Creare irrealistiche aspettative nei giovani rispetto alla popolarità ed al successo facile comporta nei ragazzi, come scrive Serra, illusioni che li costringono a pensare che tutto sia possibile in un’ottica quasi infantile: la vita che la maggior parte di questi ragazzi vivranno realmente sarà molto diversa da quella che si aspettano di affrontare. Nella vita, come nel mondo del lavoro, è molto difficile (se non impossibile) raggiungere sempre il massimo, essere costantemente i primi in classifica. Bisogna dunque accettare la principale caratteristica che ci rende umani, cioè l’errore, ciò che ci distingue dall’intelligenza artificiale (creata dall’uomo anche per contrastare questo suo difetto) e che ci rende imperfetti. Così come sarebbe fasullo un uomo incapace di sbagliare, sono fasulli anche  i traguardi (come popolarità e successo) raggiunti senza il minimo sforzo, cosa in cui, tuttavia, crede la maggior parte dei giovani. Uno sguardo così superficiale ed unilaterale preclude dunque strade preziose come quella che vede l’errore uno strumento legittimo attraverso il quale si può raggiungere  un successo frutto di sforzi e fatiche, di lacrime e sudore spesi per un traguardo ritenuti veramente importante, senza troppe illusioni.

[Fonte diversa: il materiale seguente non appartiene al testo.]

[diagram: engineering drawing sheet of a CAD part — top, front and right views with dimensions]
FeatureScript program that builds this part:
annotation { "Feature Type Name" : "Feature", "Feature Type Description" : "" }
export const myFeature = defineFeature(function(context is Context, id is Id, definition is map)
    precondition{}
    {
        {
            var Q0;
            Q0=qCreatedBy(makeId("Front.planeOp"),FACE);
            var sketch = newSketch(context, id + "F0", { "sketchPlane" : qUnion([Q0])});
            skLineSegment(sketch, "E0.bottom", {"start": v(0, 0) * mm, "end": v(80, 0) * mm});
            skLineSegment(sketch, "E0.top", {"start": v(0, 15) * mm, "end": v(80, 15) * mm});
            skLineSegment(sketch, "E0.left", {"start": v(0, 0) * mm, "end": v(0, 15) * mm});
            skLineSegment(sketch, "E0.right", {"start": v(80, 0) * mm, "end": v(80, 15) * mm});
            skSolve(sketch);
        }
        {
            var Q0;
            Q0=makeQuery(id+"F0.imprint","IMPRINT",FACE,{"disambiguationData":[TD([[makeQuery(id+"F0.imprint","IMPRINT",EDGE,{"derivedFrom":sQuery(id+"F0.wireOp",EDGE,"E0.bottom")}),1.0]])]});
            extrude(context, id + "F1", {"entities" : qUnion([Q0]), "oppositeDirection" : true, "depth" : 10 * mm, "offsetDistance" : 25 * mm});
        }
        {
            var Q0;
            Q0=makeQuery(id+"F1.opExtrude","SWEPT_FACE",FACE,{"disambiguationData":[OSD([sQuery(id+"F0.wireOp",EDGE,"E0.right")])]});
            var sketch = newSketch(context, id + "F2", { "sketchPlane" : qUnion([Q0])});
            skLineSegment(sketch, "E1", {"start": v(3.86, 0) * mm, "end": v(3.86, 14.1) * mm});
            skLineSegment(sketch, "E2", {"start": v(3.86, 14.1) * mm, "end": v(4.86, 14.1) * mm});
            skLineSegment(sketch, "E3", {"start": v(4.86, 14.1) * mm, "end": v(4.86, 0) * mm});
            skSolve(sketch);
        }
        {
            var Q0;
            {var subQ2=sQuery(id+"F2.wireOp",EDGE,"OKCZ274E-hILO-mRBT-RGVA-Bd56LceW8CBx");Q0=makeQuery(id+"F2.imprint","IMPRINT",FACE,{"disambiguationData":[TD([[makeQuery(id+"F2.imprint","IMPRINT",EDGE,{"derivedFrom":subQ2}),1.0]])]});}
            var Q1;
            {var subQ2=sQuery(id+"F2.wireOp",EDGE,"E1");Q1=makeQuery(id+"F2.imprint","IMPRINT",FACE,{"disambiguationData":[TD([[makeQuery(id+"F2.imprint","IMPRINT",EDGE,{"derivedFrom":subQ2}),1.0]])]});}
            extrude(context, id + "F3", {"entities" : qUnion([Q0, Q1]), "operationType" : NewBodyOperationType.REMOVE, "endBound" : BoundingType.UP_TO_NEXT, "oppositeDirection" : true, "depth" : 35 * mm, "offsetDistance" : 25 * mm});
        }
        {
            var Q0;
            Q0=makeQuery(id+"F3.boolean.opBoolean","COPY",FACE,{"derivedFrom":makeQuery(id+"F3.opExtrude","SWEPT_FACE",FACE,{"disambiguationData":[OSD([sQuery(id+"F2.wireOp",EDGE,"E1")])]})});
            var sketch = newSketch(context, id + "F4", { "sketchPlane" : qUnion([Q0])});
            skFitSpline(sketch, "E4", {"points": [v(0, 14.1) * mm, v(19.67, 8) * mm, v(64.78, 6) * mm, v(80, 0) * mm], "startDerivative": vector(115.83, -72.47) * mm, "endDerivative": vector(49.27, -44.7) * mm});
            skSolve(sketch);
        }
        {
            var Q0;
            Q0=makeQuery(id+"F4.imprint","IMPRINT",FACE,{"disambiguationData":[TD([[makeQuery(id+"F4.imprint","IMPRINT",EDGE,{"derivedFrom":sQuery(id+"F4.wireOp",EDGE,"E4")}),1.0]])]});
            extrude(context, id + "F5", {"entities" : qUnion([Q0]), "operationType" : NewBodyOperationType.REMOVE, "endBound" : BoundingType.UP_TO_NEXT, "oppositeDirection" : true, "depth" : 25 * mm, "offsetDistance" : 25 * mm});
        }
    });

Serra conclude l’articolo citando il caso dell’artigiano toscano che solo dopo molto tempo riesce a cedere la sua attività ad un ragazzo di origine rumena, l’unico ad accettare la sfida della bottega di sarto. Parla dunque del triste destino dei vecchi mestieri in Italia, un tempo patria di inimitabili artigiani ed artisti, che oggi è in mano a noi ragazzi, al quale tuttavia non prestiamo la dovuta attenzione proprio perché attratti dal bagliore effimero della luce dei riflettori, tentati dal successo e dalla popolarità effimeri. E non si tratta di “cogliere l’attimo” sfondando (ammesso che succeda) nel mondo della televisione per il quale l’uno è esattamente uguale all’altro, ma di lasciarselo sfuggire per occasioni veramente rilevanti per se stessi e per la comunità. Si parla di ragazzi con talenti che non appartengono loro, sprecandone altri veri, “più riposti ma scintillanti” e tuttavia non sufficientemente adatti per catturare l’attenzione del pubblico. Non direi di potermi riconoscere nei temi trattati nell’articolo, né di sentirli vicini alla mia personalità; questo perché non tendo a basare le mie aspirazioni ed ambizioni sull’esposizione (televisiva) di un mio ipotetico talento. Mi definirei maggiormente, piuttosto, qualcuno di adatto alle botteghe dell’arte dove si impara con l’errore, con la fatica, nell’ombra del maestro. 

L’ultima frase dell’articolo cita: “Non c’è abbastanza ombra, sotto i riflettori, per conoscere se stessi”; questa frase esprime con franchezza la realtà odierna, che lascia i riflettori a chi non conosce se stesso né i propri talenti volendo tuttavia affrontare il palco come se fosse una cosa da poco, per la quale non occorrono specifiche doti. È l’ingenuità dell’essere superficiali che attrae il pubblico ai nostri giorni. È la filosofia della frettolosità e della disattenzione a prevalere tra la gente, oggi. È come se nessuno si aspettasse più di avere a che fare con persone degne di essere sul palco, come se non contasse nulla. Per conoscersi servono tempo, umiltà e silenzio, serve crescere nell’”oscuro apprendistato”, allora sì che ci saranno le "stelle" interiori pronte a brillare e ad essere osservate. Fino ad allora, tutti saranno “concentrati” a fissare il prossimo anonimo concorrente entrare in scena, privato del tempo necessario per curare la propria esibizione e costretto ad esibire quanto in suo potere, lì ed in quel preciso momento.